**Exercise text:**
--------

Christian de Duve and the Cell Organelles

Christian René Marie Joseph, Viscount de Duve (2 October 1917 – 4 May 2013)

Christian René Marie Joseph, Viscount de Duve 1917-2013), image: Julien Doornaert, CC BY 2.5, via Wikimedia Commons

On October 2, 1917, Belgian cytologist, biochemist and Nobel Laureate Christian de Duve was born. Duve made serendipitous discoveries of two cell organelles, peroxisome and lysosome, for which he shared the Nobel Prize in Physiology or Medicine in 1974 with Albert Claude and George E. Palade.

Christian de Duve – Youth and Education

Christian de Duve was born as son of Belgian shopkeeper Alphonse de Duve and wife Madeleine Pungs in the village of Thames Ditton, near London. In 1920, after the end of the war, the de Duve family returned to Belgium, where Christian was educated by the Jesuits at Onze-Lieve-Vrouwinstituut in Antwerp, before studying at the Catholic University of Leuven in 1934. He wanted to specialize in endocrinology and joined the laboratory of the Belgian physiologist Joseph P. Bouckaert. During his last year at medical school in 1940, the Germans invaded Belgium. He was drafted to the Belgian army, and posted in southern France as medical officer.

Research on Insuline

He was almost immediately taken as prisoner of war by Germans, but was able to escape back to Belgium to continue his medical course, and obtained his MD in 1941 from Leuven. His primary research was on insulin and its role in glucose metabolism. He made an initial discovery that a commercial preparation of insulin was contaminated with another pancreatic hormone, the insulin antagonist glucagon. However, laboratory supplies at Leuven were in shortage, he therefore enrolled in a programme to earn a degree in chemistry at the Cancer Institute. His research on insulin was summed up in Glucose, Insuline et Diabète published in 1945, which he condensed into a technical dissertation. He subsequently obtained MSc in chemistry in 1946, for which he worked on the purification of penicillin.

Academic Career

To enhance his skill in biochemistry, de Duve worked Nobel Medical Institute in Stockholm and subsequently supported by the Rockefeller Foundation at Washington University in St. Louis. He returned to Louvain in March 1947 to take over the teaching of physiological chemistry at the medical faculty of the Catholic University of Leuven, becoming full professor in 1951. In 1962, upon an offer of the president of the Rockefeller Institute (what is now Rockefeller University) of New York City, de Duve simultaneously headed the research laboratories at Leuven and at Rockefeller University, dividing his time between New York and Leuven.

Discovery of Lysome

De Duve was the first to hypothesise that production of insulin to decrease blood sugar level stimulated the uptake of glucose in the liver, and that there is a balanced production of insulin and glucagon, a peptide hormone, produced by alpha cells of the pancreas, to maintain normal blood sugar level. De Duve’s idea was ridiculed at the time, but his rediscovery of glucagon confirmed his ideas. In 1953 he experimentally demonstrated that glucagon did influence the production and thus uptake of glucose. In 1955 Christian de Duve discovered previously unknown organelles in the cell, lysosomes. These have important functions in decomposing different types of materials, such as bacteria and parts of cells that have worn out. To microscopists in the early 20th century, the sheer number of components in a living cell made it appear a jumbled, indecipherable mass.

--------

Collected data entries

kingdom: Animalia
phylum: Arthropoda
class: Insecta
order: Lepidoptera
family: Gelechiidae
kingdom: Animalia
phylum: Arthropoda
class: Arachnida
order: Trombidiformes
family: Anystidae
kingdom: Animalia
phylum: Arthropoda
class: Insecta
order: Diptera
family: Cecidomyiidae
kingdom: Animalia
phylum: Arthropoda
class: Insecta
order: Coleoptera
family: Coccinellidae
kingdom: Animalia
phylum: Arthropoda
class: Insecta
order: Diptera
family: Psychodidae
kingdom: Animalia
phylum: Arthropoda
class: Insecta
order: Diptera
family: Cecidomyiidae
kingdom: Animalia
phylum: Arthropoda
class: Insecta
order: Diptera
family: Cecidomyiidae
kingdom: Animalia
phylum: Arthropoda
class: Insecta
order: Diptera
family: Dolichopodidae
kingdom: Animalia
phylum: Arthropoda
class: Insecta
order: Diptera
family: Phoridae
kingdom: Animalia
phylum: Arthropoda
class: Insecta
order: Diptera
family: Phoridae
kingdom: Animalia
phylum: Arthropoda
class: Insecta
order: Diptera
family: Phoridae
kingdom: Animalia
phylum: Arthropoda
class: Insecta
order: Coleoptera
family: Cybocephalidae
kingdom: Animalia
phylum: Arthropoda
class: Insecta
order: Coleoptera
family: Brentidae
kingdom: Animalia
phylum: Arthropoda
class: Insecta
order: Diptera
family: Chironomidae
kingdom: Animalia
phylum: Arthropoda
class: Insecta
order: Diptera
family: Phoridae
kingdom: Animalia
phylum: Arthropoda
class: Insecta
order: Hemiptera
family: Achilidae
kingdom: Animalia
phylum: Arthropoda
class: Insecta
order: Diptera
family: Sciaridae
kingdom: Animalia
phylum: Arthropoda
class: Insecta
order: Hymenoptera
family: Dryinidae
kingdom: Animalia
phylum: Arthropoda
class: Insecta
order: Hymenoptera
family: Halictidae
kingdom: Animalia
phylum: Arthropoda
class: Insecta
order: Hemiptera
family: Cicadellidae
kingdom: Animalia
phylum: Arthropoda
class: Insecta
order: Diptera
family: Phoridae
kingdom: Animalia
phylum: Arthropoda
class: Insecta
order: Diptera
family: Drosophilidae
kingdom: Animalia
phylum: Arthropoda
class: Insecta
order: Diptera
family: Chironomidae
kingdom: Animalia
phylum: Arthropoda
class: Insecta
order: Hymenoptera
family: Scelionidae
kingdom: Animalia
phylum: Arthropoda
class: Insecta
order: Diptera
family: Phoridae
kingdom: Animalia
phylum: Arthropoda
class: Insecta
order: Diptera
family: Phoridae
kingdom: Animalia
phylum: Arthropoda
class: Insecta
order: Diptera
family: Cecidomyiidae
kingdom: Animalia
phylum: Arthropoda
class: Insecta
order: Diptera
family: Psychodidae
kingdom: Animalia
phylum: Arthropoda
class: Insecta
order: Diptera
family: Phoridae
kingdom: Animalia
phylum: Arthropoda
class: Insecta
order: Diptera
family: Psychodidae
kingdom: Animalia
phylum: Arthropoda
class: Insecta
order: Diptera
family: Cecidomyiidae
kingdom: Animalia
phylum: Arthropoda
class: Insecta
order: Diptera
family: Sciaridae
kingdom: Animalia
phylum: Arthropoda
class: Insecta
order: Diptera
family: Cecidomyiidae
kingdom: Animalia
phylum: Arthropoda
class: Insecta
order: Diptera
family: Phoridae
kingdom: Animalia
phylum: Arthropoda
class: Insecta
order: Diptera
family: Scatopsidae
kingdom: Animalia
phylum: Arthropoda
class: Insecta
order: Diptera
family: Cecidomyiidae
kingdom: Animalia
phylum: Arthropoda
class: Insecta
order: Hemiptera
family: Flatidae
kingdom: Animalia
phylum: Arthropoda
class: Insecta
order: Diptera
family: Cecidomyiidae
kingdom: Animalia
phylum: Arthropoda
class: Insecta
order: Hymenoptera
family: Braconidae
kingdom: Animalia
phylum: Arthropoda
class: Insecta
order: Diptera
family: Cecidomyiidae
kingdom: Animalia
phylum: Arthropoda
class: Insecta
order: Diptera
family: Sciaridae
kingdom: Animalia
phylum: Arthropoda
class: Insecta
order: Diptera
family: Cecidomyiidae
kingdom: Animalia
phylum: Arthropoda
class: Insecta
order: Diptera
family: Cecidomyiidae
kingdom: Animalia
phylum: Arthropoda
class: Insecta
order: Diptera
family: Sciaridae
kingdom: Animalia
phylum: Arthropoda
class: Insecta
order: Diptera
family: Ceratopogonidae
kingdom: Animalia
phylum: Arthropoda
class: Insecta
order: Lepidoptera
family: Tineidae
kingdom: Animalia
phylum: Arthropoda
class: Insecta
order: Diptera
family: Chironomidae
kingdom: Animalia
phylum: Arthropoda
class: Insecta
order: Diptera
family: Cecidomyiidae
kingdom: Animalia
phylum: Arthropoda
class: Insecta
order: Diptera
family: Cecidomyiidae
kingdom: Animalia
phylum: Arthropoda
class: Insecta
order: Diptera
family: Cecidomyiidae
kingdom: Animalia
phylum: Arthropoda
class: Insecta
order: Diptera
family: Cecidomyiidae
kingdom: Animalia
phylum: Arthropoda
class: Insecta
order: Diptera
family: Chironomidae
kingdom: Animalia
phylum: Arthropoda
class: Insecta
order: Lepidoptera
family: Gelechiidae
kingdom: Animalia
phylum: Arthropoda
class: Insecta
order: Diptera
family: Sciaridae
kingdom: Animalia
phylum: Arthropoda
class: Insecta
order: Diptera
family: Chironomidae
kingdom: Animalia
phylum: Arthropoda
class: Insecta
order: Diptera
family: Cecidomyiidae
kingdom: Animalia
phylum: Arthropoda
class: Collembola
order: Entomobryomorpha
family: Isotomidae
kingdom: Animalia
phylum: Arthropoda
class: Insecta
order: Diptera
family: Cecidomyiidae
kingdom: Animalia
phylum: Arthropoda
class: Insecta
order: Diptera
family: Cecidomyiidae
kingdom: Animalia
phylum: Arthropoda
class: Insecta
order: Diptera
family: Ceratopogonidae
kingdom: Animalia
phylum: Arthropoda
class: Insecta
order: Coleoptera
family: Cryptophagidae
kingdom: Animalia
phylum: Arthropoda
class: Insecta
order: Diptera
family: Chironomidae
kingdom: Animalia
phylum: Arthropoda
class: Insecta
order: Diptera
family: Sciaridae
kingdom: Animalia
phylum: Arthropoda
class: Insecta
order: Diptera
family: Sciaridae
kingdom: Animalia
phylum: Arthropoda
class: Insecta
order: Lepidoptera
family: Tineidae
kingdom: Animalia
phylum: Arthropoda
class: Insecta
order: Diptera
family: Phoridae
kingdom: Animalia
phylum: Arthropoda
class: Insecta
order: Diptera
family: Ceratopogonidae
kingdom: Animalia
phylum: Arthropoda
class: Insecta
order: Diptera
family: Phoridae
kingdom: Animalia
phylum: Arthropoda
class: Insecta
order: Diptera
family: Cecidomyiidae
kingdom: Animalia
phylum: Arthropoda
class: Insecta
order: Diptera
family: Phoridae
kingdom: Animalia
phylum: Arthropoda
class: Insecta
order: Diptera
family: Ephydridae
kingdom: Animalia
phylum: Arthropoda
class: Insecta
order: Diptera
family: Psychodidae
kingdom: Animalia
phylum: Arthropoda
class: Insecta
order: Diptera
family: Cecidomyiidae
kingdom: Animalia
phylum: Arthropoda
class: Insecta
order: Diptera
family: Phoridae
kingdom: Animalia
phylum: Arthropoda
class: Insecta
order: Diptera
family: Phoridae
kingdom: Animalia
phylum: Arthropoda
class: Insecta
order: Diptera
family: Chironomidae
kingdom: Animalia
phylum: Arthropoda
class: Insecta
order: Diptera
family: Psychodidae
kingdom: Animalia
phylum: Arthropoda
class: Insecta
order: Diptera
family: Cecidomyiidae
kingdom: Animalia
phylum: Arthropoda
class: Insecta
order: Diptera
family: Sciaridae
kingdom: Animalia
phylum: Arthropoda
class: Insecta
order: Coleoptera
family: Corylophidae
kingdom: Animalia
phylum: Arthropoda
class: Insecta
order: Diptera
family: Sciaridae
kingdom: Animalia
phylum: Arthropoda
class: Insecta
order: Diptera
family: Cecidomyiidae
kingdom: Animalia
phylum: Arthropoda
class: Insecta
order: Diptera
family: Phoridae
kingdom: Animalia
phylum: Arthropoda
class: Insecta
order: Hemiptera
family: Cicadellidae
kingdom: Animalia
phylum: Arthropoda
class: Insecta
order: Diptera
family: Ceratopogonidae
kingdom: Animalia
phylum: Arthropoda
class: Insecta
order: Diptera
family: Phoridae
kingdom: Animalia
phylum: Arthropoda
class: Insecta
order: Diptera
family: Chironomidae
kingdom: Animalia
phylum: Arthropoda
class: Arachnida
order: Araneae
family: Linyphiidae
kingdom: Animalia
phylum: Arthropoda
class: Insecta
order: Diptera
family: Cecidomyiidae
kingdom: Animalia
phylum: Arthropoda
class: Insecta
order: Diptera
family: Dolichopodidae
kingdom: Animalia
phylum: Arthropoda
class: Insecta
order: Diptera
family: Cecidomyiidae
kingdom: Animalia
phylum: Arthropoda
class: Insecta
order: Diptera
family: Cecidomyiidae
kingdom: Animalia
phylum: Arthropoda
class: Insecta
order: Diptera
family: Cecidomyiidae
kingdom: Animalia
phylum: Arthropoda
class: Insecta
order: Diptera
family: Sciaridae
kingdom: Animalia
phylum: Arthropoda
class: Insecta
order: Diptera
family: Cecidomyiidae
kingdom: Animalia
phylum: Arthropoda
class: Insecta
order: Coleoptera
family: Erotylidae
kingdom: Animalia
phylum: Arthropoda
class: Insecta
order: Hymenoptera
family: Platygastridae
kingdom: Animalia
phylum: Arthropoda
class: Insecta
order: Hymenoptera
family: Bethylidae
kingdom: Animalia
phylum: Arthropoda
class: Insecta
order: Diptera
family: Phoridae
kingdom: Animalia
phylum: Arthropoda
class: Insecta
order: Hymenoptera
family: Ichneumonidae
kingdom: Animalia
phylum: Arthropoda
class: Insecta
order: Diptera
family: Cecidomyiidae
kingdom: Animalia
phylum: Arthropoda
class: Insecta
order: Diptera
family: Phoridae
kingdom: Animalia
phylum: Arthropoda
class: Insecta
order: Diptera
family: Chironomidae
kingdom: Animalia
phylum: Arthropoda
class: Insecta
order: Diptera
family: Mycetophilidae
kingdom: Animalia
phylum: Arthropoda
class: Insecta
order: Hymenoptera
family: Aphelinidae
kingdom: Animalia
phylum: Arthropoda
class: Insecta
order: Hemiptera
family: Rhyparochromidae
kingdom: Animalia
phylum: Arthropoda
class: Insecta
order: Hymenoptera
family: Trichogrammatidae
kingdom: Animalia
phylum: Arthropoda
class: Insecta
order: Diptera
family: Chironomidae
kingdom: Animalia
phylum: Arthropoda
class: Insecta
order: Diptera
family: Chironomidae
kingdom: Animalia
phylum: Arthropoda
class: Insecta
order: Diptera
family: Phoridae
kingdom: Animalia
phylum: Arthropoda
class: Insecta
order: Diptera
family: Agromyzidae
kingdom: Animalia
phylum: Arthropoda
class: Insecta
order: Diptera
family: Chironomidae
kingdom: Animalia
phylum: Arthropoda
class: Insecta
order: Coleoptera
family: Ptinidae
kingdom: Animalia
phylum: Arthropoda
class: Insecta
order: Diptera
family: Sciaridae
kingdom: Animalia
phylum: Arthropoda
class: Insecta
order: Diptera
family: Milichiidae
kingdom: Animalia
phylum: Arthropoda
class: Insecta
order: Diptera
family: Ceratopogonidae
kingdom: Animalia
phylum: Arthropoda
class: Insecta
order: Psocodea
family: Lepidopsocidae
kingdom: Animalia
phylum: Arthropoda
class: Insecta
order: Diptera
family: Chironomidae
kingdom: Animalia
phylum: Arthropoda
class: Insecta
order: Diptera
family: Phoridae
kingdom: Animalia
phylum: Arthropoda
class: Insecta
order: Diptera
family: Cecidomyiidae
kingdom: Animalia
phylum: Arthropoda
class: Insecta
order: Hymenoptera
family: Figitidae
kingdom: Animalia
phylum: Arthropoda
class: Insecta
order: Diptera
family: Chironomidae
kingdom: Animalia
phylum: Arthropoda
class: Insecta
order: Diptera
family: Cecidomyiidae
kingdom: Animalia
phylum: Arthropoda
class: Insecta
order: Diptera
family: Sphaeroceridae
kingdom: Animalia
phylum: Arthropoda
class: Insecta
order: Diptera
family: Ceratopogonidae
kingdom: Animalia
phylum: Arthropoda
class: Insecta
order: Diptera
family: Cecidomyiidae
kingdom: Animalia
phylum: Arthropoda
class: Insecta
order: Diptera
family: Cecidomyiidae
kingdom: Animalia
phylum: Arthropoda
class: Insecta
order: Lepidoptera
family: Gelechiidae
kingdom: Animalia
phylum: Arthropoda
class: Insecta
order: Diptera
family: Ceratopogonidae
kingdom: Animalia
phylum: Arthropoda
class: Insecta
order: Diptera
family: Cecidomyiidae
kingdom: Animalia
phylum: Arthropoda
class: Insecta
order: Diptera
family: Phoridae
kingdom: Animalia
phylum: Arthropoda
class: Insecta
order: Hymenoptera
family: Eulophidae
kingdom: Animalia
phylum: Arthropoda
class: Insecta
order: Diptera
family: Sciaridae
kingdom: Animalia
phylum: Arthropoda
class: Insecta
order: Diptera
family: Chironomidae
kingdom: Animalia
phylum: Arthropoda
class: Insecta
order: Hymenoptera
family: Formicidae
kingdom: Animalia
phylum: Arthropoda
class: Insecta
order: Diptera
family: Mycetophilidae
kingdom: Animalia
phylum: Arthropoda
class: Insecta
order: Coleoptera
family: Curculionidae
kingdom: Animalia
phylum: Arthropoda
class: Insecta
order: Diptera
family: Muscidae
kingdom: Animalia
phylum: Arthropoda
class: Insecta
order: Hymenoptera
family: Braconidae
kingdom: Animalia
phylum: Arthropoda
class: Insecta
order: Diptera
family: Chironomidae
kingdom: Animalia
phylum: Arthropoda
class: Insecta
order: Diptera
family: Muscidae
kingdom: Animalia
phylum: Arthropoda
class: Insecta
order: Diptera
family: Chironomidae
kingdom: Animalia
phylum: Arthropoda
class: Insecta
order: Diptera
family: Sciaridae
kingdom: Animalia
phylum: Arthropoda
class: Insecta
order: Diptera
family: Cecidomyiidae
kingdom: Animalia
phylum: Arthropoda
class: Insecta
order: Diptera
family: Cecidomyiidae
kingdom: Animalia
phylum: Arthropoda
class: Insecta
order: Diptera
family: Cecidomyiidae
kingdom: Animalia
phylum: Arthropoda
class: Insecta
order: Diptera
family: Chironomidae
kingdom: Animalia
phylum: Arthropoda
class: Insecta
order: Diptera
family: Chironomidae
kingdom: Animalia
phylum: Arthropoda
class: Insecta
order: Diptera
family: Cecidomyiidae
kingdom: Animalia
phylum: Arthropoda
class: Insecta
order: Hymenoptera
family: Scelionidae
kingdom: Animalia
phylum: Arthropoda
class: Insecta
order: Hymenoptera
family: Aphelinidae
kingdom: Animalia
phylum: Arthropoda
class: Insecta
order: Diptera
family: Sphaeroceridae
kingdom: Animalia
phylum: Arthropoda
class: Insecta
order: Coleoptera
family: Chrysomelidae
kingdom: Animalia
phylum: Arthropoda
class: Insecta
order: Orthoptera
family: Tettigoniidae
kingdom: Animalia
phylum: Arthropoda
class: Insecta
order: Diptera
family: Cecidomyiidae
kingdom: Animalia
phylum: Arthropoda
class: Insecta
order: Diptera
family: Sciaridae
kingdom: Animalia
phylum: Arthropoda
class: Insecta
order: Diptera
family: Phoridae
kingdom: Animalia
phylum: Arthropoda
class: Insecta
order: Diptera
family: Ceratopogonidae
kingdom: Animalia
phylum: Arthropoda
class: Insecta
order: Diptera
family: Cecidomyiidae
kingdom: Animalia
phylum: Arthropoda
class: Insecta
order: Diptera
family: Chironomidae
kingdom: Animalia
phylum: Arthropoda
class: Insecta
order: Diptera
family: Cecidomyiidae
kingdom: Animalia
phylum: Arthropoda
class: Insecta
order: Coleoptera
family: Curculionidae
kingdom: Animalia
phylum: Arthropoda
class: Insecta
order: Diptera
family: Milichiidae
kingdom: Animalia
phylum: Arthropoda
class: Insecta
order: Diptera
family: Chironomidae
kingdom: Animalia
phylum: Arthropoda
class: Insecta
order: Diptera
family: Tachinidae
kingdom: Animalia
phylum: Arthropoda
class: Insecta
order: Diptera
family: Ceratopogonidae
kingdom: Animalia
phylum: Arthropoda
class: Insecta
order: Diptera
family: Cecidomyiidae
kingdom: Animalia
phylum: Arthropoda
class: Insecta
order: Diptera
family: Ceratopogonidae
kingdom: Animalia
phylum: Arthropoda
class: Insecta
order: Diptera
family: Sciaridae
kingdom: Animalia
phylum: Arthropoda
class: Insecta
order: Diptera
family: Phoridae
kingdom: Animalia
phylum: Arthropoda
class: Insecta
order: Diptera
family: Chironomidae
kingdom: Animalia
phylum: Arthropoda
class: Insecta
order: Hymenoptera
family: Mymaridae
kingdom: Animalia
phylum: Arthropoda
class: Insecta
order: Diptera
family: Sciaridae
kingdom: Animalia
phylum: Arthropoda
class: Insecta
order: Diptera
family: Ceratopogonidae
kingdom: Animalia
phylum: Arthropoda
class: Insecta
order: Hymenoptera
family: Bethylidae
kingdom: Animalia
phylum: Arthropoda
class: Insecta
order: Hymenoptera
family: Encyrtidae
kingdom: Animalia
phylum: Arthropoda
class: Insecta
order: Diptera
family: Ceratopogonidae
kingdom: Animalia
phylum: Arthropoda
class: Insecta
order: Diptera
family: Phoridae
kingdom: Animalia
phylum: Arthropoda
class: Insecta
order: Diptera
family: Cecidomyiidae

--------

**About this task:** In the text on Christian de Duve, shorten the paragraph that begins "Christian de Duve was born as son of" into a brief list that keeps its main facts. This listing comes from a different source than the text on Christian de Duve.

**Response box:**
- Born in Thames Ditton, near London, to Belgian shopkeeper Alphonse de Duve and his wife Madeleine Pungs.
- The family returned to Belgium in 1920, after the war, and Jesuits taught him at Onze-Lieve-Vrouwinstituut in Antwerp.
- In 1934 he began studying at the Catholic University of Leuven. He wanted to specialize in endocrinology and joined the lab of physiologist Joseph P. Bouckaert.
- The Germans invaded Belgium in 1940, during his last year of medical school. He was drafted into the Belgian army and posted to southern France as a medical officer.